Vollader
tight buffered cable
Die Vollader oder Festader zeichnet sich durch einen geringen Durchmesser aus, weil die beiden Beschichtungen, das Sekundär-Coating und das Primär-Coating, fest miteinander verbunden sind. Der Lichtwellenleiter ist also unmittelbar von zwei Schutzschichten umgeben.
Bei der Produktion der Vollader wird in einem Extrusionsprozess die Sekundärbeschichtung so aufgebracht, dass es zu einem festen Verbund mit dem Primärbeschichtung kommt. Der Durchmesser beträgt laut DIN 0,9 +0,1 mm. Neuere LwL-Steckverbindungen setzen allerdings eine Sekundärbeschichtung von 600 µm voraus.
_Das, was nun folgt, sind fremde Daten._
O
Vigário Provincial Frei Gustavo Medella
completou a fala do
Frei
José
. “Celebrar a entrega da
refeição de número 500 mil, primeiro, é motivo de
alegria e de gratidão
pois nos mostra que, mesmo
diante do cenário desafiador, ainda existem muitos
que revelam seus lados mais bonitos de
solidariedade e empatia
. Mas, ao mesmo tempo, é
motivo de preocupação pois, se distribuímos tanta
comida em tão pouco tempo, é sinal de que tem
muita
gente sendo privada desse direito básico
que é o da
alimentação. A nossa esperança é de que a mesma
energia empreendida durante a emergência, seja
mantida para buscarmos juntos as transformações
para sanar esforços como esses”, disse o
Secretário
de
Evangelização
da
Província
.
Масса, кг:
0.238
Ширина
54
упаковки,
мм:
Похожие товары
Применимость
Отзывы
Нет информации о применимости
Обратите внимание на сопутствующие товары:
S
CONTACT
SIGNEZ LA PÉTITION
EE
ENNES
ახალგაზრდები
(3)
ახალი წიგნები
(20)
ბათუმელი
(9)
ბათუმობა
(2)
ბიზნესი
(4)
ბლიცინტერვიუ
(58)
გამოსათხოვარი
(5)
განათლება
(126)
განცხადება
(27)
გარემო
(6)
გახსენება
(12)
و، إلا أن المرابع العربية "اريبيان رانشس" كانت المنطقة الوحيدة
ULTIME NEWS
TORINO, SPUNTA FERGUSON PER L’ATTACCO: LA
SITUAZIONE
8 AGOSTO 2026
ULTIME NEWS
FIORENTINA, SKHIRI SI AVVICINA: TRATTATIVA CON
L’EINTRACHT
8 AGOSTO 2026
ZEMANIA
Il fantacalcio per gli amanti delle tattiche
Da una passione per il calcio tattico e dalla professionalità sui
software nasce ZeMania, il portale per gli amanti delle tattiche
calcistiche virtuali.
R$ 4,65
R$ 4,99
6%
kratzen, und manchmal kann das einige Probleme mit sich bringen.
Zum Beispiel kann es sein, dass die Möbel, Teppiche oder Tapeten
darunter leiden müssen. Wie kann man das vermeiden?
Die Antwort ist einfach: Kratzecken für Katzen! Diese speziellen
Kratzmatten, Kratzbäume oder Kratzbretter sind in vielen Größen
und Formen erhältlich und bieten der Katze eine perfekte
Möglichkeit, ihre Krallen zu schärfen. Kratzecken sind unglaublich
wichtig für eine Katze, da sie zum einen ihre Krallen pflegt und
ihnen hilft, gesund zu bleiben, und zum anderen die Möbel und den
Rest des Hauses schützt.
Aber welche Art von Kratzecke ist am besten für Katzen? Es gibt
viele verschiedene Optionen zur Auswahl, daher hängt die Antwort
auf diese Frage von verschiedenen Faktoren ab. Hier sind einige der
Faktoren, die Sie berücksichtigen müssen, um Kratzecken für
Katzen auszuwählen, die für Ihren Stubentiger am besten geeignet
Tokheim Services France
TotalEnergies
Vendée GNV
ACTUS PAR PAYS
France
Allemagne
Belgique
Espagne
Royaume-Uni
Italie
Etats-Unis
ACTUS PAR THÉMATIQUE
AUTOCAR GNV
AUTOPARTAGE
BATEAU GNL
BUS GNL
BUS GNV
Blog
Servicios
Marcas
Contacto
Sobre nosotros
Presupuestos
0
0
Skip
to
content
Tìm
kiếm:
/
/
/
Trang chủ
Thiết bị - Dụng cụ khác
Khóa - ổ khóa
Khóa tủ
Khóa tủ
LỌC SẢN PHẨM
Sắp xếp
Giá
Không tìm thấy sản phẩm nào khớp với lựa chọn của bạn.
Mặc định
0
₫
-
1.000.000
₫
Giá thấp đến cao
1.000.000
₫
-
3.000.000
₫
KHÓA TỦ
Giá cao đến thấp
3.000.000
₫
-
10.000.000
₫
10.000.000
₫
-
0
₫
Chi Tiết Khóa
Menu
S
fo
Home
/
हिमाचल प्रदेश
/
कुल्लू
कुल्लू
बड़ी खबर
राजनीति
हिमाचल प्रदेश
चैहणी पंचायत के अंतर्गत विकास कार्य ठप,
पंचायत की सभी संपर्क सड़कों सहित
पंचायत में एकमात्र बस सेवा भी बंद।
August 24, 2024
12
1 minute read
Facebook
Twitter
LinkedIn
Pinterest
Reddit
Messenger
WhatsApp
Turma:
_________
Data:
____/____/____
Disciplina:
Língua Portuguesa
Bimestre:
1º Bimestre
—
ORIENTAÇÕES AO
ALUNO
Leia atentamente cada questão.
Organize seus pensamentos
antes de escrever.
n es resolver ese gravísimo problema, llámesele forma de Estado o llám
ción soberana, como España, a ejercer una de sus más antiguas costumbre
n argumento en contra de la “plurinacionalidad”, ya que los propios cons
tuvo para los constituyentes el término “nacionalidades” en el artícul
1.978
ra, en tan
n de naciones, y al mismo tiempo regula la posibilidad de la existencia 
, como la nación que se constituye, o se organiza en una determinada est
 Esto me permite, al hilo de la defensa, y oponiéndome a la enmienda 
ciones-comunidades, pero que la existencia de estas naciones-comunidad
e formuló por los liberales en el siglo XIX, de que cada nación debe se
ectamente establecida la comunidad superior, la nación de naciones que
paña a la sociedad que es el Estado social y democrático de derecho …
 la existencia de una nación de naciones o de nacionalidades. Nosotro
Da bei der Vollader alle am Mantel angreifenden Längs- und Querkräfte direkt auf die Faser wirken, müssen die Primärbeschichtung und die Sekundärbeschichtung optimal aufeinander abgestimmt sein. Über die Sekundärbeschichtung wirken diverse Kräfte auf die Faser. U.a. Querkräfte, Zugkräfte und Temperatur-abhängige Kräfte.
Da die Sekundärbeschichtung mit einer Temperatur von ca. 2000 °C aufgebracht wird und es bei dieser Temperatur zu einem Verbund mit der Primärbeschichtung kommt, wirken auch Stauchkräfte auf die Faser, weil in der Abkühlphase der Kunststoff schrumpft. Entsprechend den Ausdehnungskoeffizienten der unterschiedlichen Materialien, wird die Faser allen Temperaturänderungen belastet.
Bei der Verlegung der Kabels, so beim Einziehen in Kabelkanäle oder -schächte, treten beispielsweise Zugkräfte auf die Sekundärbeschichtung, die direkt auf die Faser wirken.